Exercise directions:
Copy exactly the lines of the records below, and only those lines, beginning with the line that contains "(352, 430) none" and ending with the line that contains "(382, 539) none".

Data:
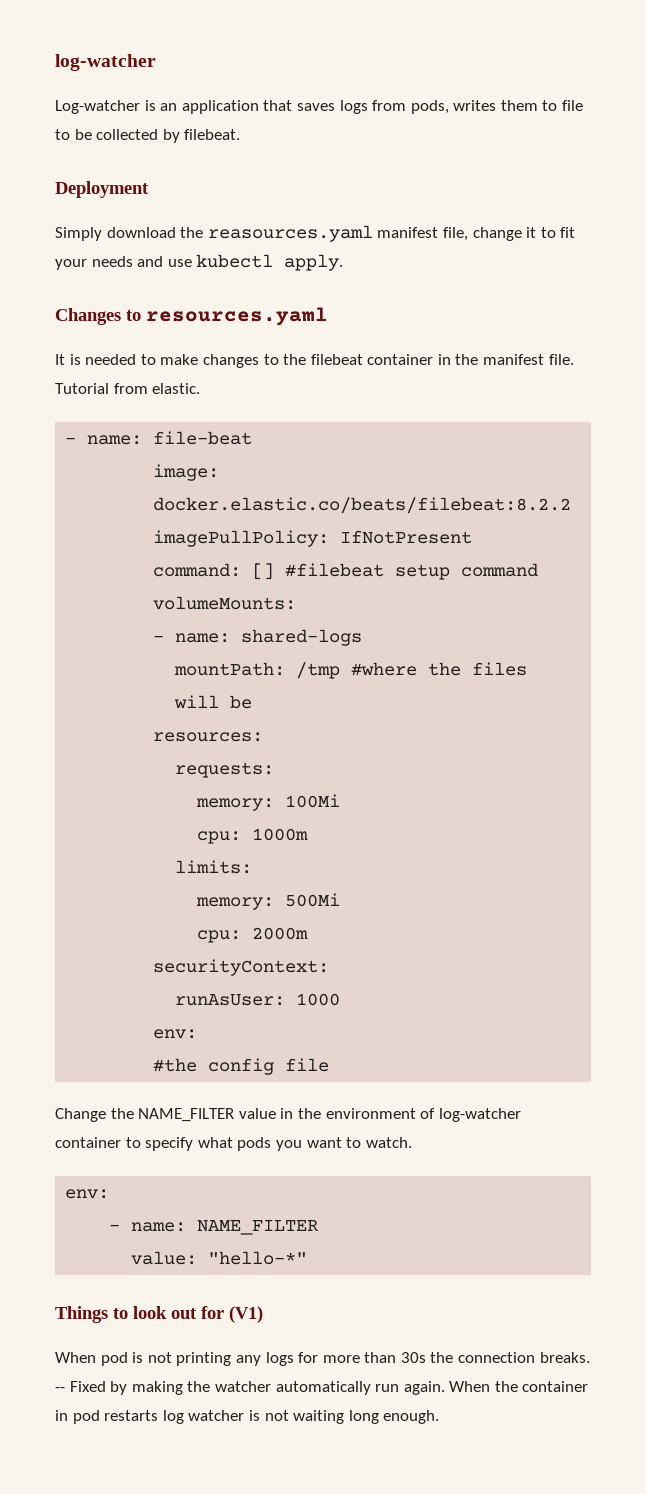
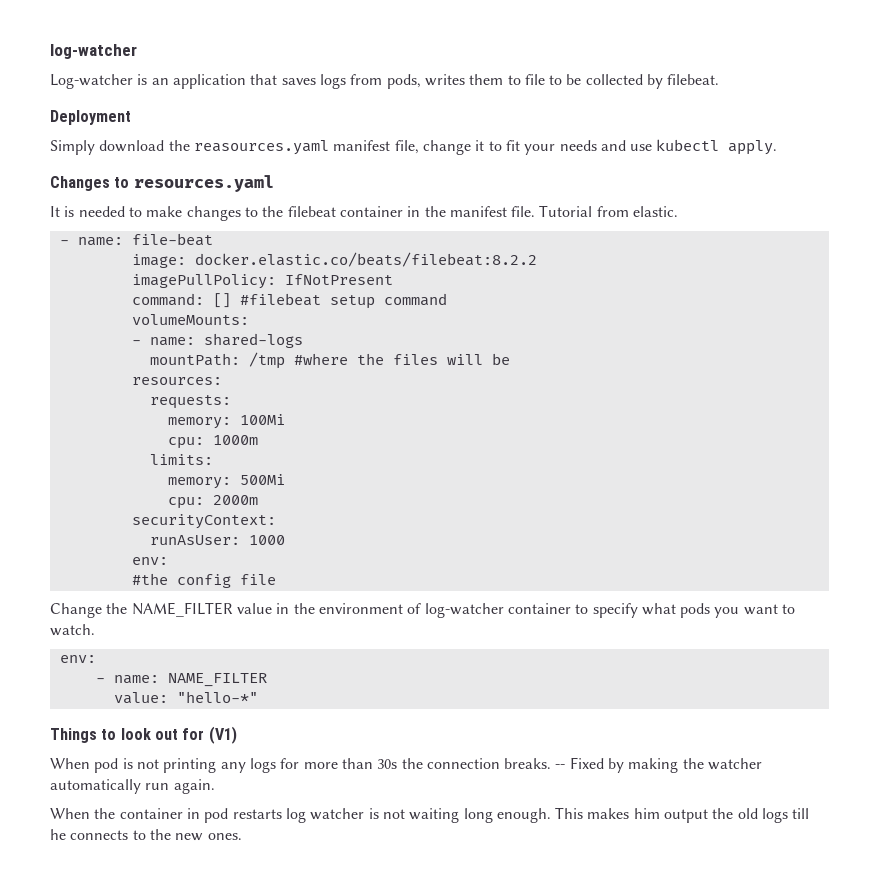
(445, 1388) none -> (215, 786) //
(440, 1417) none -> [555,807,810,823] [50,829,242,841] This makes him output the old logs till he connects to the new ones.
---
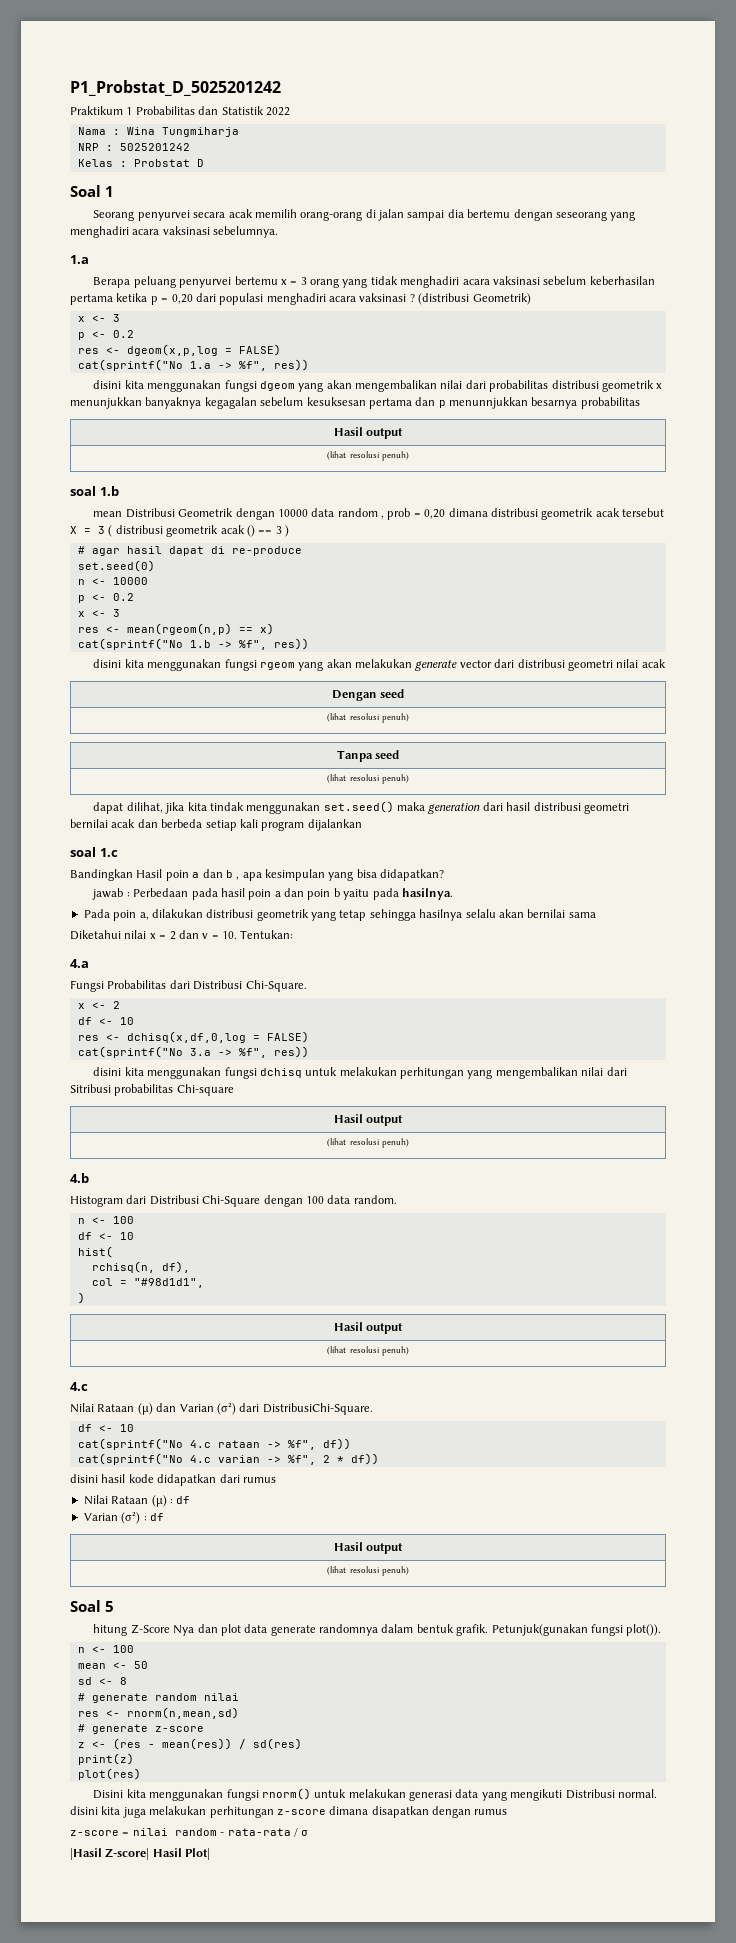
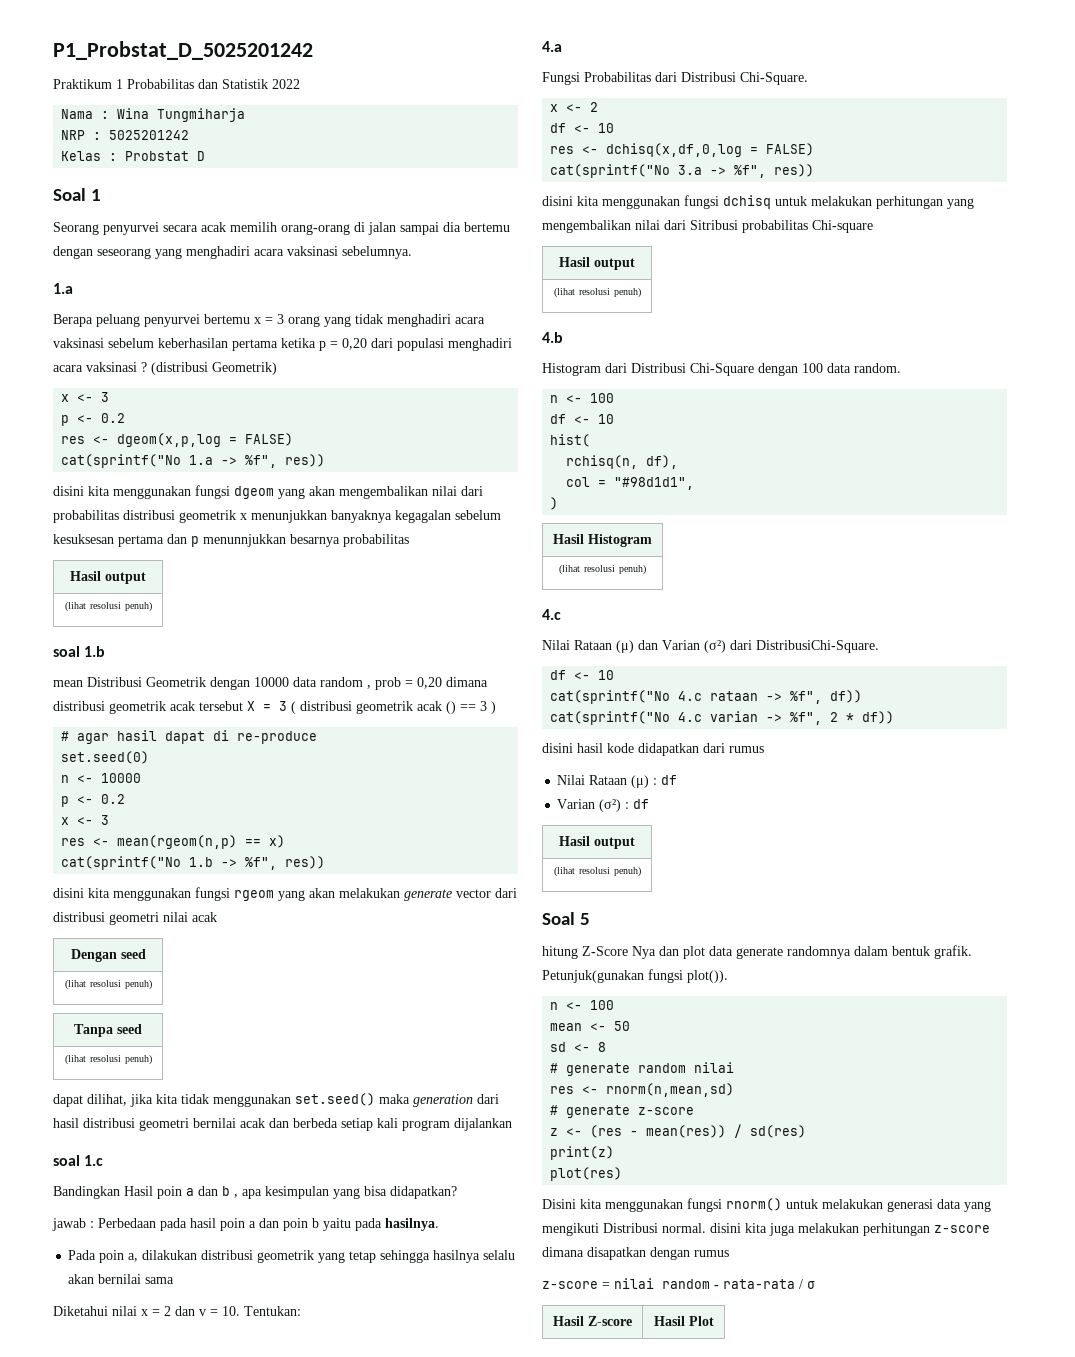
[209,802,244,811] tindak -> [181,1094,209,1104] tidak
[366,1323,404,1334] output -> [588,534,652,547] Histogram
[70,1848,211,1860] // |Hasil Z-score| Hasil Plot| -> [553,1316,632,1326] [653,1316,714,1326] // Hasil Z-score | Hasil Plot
* * *
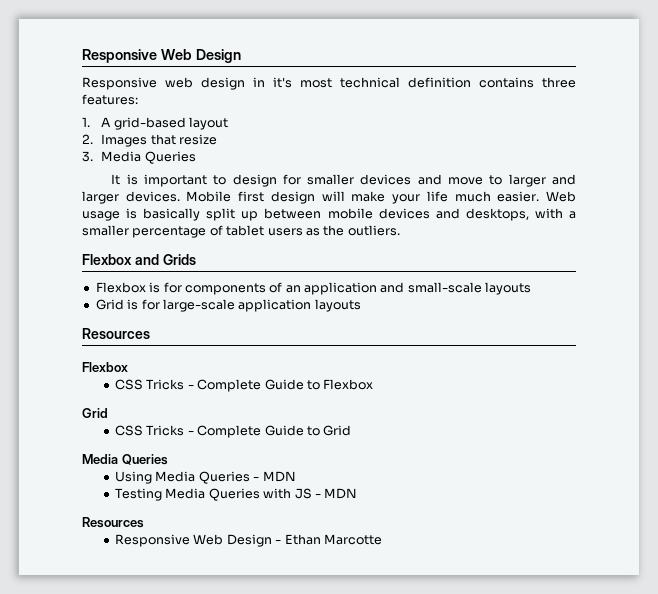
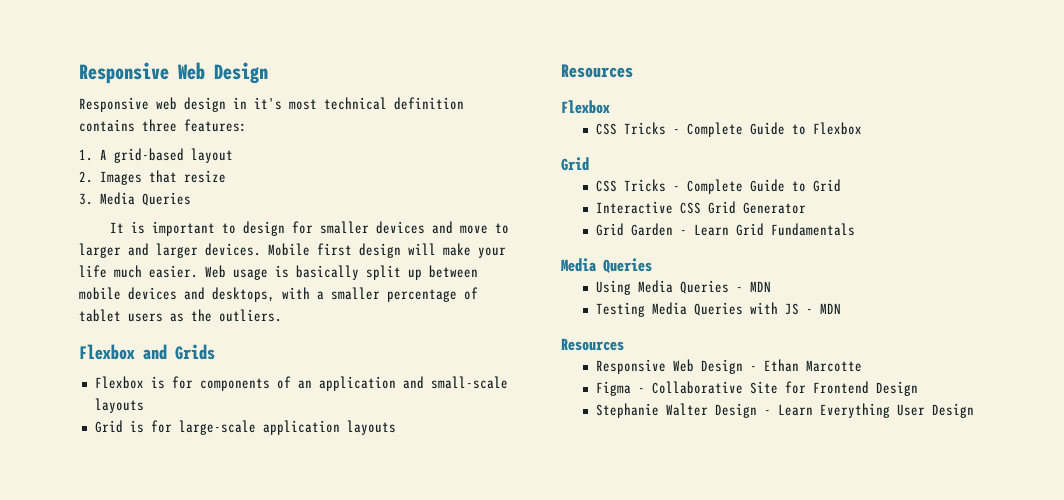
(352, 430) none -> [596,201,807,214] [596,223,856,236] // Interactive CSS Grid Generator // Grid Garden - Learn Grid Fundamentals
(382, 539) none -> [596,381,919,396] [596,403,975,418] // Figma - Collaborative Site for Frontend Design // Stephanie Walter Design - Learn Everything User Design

Result below:
(352, 430) none -> [596,201,807,214] [596,223,856,236] // Interactive CSS Grid Generator // Grid Garden - Learn Grid Fundamentals
(382, 539) none -> [596,381,919,396] [596,403,975,418] // Figma - Collaborative Site for Frontend Design // Stephanie Walter Design - Learn Everything User Design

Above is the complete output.